= Ganga-Longoba =

The Ganga-Longoba are a small ethnic group of Afro-Cubans who primarily reside in Perico, Matanzas Province. The community traces their ancestry to a woman named Josefa Ganga who was imported to Cuba in the 1830s. She worked on the Santa Elena sugar refinery near Perico and managed to live past the abolition of slavery in 1886. She passed the tradition of her home village down to her great-granddaughter, Florinda Diago, who in turn passed the tradition to Diago's grandson Humberto Casanova; Casanova and Magdalena "Piyuya" Mora currently lead the Ganga-Longoba community. Her descendants have largely lived their lives in Perico, both before and after the Cuban Revolution.

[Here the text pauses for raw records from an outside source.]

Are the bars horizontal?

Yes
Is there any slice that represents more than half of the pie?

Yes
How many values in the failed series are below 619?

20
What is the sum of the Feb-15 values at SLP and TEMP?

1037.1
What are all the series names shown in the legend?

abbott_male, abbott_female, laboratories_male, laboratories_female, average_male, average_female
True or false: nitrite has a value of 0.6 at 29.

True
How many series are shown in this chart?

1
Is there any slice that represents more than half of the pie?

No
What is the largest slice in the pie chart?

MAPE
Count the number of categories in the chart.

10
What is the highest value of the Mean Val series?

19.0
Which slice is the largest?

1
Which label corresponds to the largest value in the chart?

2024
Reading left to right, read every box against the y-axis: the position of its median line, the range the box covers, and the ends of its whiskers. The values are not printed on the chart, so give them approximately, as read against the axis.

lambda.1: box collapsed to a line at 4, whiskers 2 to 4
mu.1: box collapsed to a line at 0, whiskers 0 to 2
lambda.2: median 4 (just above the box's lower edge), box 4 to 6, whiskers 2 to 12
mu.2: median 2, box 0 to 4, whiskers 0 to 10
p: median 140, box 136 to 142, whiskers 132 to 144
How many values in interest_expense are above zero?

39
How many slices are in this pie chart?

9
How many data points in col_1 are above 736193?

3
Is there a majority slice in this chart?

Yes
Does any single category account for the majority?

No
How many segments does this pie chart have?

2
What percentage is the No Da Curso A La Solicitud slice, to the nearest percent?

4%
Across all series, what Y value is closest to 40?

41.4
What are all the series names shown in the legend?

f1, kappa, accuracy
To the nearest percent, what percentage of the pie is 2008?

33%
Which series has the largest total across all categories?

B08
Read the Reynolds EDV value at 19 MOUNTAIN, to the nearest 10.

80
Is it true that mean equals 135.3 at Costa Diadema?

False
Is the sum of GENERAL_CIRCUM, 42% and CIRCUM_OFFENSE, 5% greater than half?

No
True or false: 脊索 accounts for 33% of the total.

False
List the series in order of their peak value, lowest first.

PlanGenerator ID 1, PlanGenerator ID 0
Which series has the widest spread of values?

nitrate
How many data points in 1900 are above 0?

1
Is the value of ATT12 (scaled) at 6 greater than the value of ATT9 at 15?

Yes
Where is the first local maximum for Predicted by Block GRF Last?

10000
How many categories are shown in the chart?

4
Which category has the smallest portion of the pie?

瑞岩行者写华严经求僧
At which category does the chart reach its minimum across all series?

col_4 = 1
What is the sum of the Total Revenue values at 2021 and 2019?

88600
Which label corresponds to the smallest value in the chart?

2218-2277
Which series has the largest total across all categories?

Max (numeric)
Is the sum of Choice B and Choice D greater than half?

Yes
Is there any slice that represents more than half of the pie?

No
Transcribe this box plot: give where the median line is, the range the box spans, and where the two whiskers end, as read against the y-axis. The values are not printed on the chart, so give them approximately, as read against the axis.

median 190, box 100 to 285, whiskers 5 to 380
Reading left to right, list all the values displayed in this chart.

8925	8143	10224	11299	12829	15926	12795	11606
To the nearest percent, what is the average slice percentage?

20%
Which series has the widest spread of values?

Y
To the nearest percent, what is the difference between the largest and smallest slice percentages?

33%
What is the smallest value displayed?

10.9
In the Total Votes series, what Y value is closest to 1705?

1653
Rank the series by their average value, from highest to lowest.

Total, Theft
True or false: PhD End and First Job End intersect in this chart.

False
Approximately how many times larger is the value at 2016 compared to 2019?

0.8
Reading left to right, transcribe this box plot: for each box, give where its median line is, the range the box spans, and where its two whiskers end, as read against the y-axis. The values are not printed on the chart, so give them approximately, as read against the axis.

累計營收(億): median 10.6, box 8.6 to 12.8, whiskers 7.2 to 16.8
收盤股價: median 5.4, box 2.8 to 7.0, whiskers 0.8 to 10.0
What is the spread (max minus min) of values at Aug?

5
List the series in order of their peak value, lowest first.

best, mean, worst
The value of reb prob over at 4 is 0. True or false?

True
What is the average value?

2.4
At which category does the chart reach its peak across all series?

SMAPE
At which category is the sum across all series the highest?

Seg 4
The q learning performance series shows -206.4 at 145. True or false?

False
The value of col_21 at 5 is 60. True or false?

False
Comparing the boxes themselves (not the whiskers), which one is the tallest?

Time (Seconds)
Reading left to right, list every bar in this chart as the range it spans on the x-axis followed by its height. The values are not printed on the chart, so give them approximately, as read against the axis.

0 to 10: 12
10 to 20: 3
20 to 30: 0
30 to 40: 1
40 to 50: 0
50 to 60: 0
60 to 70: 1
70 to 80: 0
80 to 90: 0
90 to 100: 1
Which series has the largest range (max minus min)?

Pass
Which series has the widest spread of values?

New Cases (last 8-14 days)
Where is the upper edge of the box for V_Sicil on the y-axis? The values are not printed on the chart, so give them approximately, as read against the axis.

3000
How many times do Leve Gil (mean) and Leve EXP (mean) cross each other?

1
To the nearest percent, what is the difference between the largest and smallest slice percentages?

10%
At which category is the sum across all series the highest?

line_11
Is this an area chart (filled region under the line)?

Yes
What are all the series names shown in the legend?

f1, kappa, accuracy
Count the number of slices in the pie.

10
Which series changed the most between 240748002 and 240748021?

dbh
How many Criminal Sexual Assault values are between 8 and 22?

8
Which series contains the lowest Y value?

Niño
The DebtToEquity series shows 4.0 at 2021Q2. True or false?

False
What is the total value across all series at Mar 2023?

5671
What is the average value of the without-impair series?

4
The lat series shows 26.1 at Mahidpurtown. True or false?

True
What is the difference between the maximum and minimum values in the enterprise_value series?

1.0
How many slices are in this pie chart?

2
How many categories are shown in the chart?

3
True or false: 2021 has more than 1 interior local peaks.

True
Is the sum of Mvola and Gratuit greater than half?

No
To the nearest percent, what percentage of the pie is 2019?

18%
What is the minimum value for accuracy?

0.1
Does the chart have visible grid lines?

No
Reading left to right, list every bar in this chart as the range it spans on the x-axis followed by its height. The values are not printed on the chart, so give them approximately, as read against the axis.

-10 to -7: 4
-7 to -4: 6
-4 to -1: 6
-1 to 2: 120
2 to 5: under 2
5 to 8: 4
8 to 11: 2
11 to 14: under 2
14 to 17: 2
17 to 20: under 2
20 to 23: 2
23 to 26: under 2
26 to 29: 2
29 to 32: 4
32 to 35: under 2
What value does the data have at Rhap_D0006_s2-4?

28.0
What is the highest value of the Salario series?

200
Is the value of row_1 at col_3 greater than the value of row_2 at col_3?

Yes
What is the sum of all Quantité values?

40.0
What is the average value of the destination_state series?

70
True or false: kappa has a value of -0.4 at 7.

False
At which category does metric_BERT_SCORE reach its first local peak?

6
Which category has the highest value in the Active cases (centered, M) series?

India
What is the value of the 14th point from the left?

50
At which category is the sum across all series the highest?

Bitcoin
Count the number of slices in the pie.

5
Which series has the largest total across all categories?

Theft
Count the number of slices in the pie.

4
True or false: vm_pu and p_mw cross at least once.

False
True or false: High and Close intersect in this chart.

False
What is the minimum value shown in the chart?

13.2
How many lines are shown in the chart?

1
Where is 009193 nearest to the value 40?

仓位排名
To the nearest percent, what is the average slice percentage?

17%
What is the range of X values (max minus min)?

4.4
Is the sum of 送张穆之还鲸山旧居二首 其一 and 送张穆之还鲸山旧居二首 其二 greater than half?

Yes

In 2011, after recording the Ganga-Longoba's songs, British Australian historian Emma Christopher began research into the origin of the songs, eventually connecting with the chief and residents of Mokpangumba, Upper Banta Chiefdom, Moyamba District in Southern Province, Sierra Leone, where residents recognized recordings of the songs and their lyrics as being sung in the nearly-extinct Banta language by the Ganga-Longoba as their own tradition. She helped arrange the travel of a contingent of Ganga-Longoba to Mokpangumba, which rolled out a welcome ceremony for the Cuban visitors. Christopher recorded the process in her documentary They Are We.